To be perfectly honest, the role of teacher is not one that has ever sat particularly easily with me. I have had a long career as a performer and have found the rigors of teaching a room full of students of varying degrees of intelligence and talent exhausting and frustrating at times. And boring. I was so used to the exhilaration of performance being it's immediate reward that enjoyment in teaching seemed a rare thing.

It was Denise Roberts , who runs Screenwise (a screen acting school in Sydney), who first asked me to put together a course around presenting for TV. Then asked me to take screen acting classes at short notice . When I asked what I should teach , the reply was  as loose as 'Oh, take them through some scripts and get them to hit marks and stuff'.

 What actually happened in the room was a revelation. The students concept of what acting on camera requires varied so much it took a lot of  time to work out what they understood.

Where to start?

I asked other teachers at that school. And those I knew of at other schools- the Actor's Centre , ACTT, NIDA. 
Most seemed to work at several schools, like me, on a casual basis.The most common answer was " You just get them to do scripts and you'll know what to do."  Or "Tell them  'That's okay but I don't believe you. Do it again'" The latter is actually useful. The former less so. 

The biggest problem for me initially was trying to give the non talented students something to go away with that they could use in life. It was painfully clear that they would not be employed as actors. It was not in my employer's interest for me to be blunt. These days I raise the bar - I set excersises which expose the students on camera. They can  clearly see that they fail. There is no need to tell them so, I can compliment whatever  is watchable and leave the rest for them to acknowledge themselves. Again, probably not good for business but I could go home feeling that I has not misled my students.

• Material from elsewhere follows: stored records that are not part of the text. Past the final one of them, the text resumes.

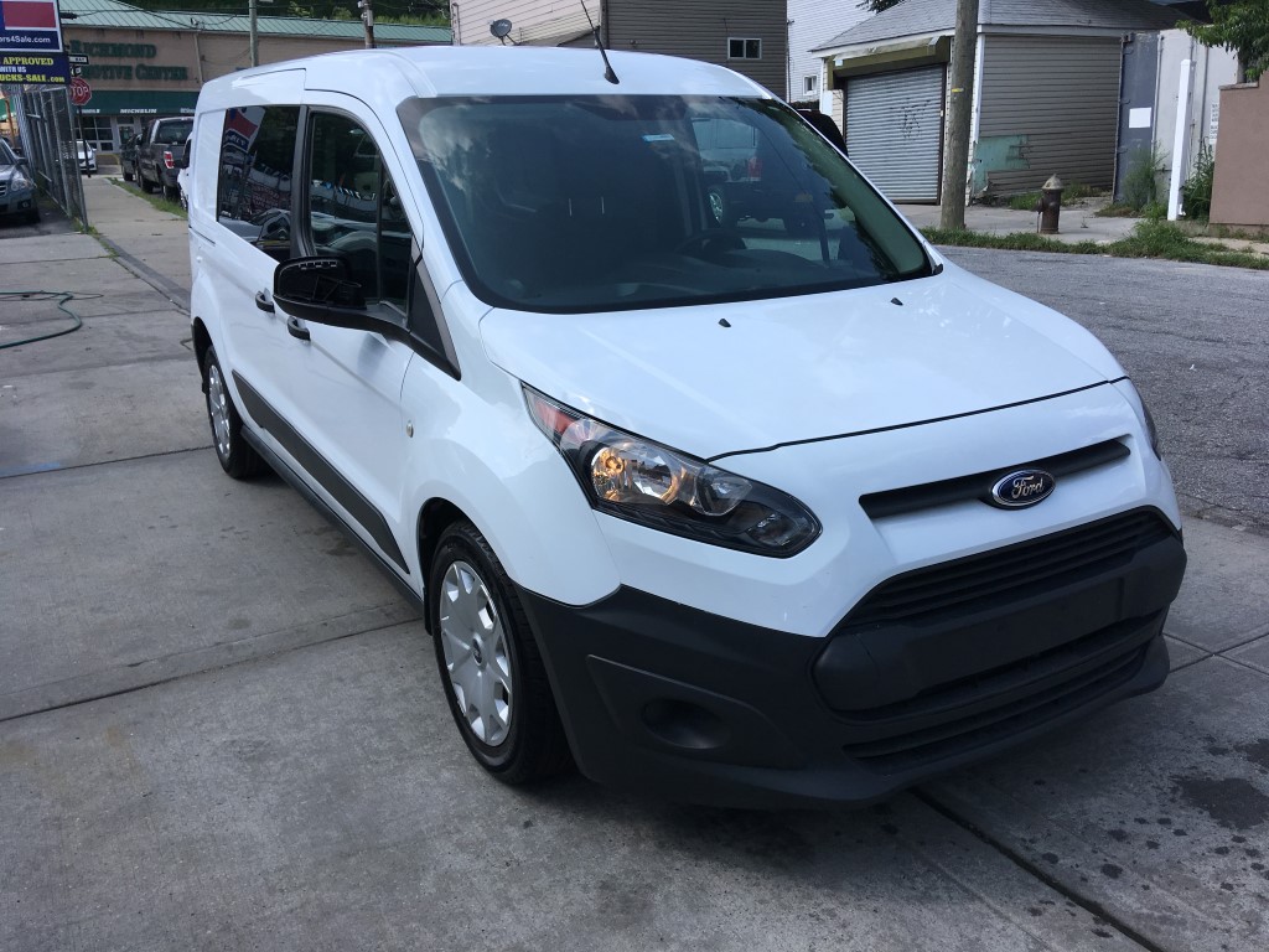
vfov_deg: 48.2
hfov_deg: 61.7
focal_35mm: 29
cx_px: 634
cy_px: 476
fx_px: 1063
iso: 25
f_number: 2.2
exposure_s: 1/1508
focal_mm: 4.15
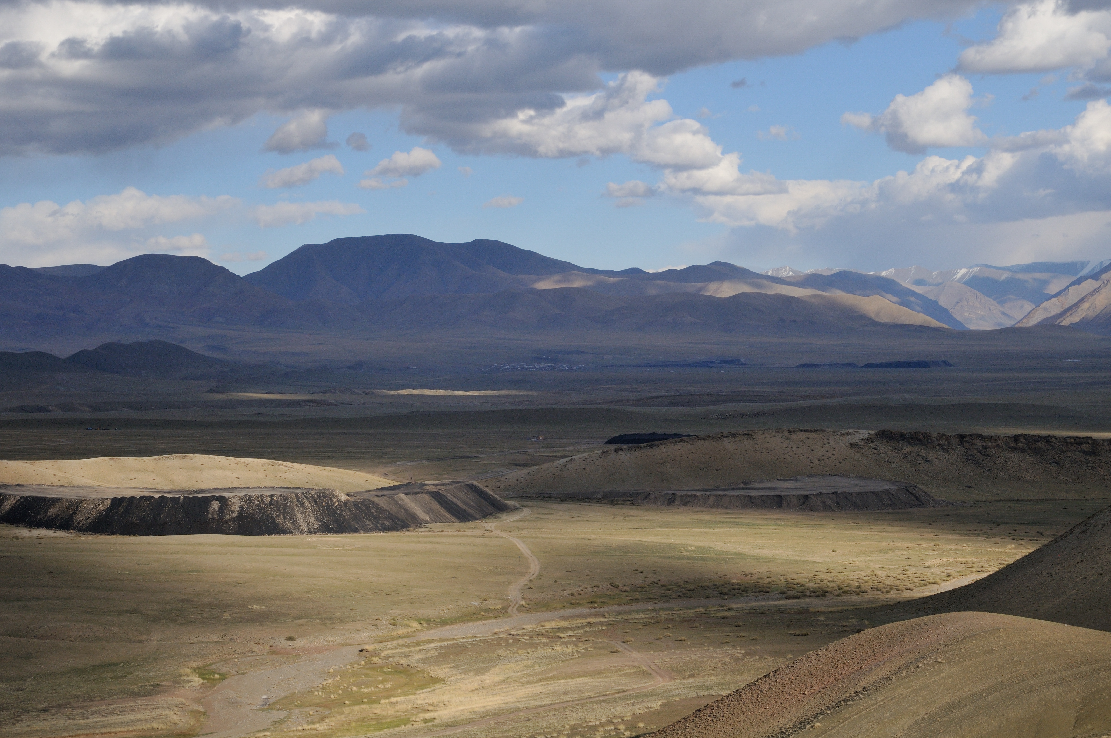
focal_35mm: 72
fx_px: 2219
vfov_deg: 18.9
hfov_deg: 28.1
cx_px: 556
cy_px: 369
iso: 320
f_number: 11
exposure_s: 1/500
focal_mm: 48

The value of using actors still involved in the industry as tutors is obvious but the lack of teacher training in my case was a problem for me. Accustomed to performing I would wear myself out after a three hour class .

To make matters worse , I took some casual work at The Ann Macdonald High School for the Performing Arts. Year 5 and 6 and 7, 8and 9, for Voice and Improvisation , Screen and Repertoire.

Two hours a, a bare room and fifteen adolescents. They ate me for lunch.

So , here I am, still teaching and learning , embarking on an organised way of discovering more about how to pass on what I know. Is that what teaching is?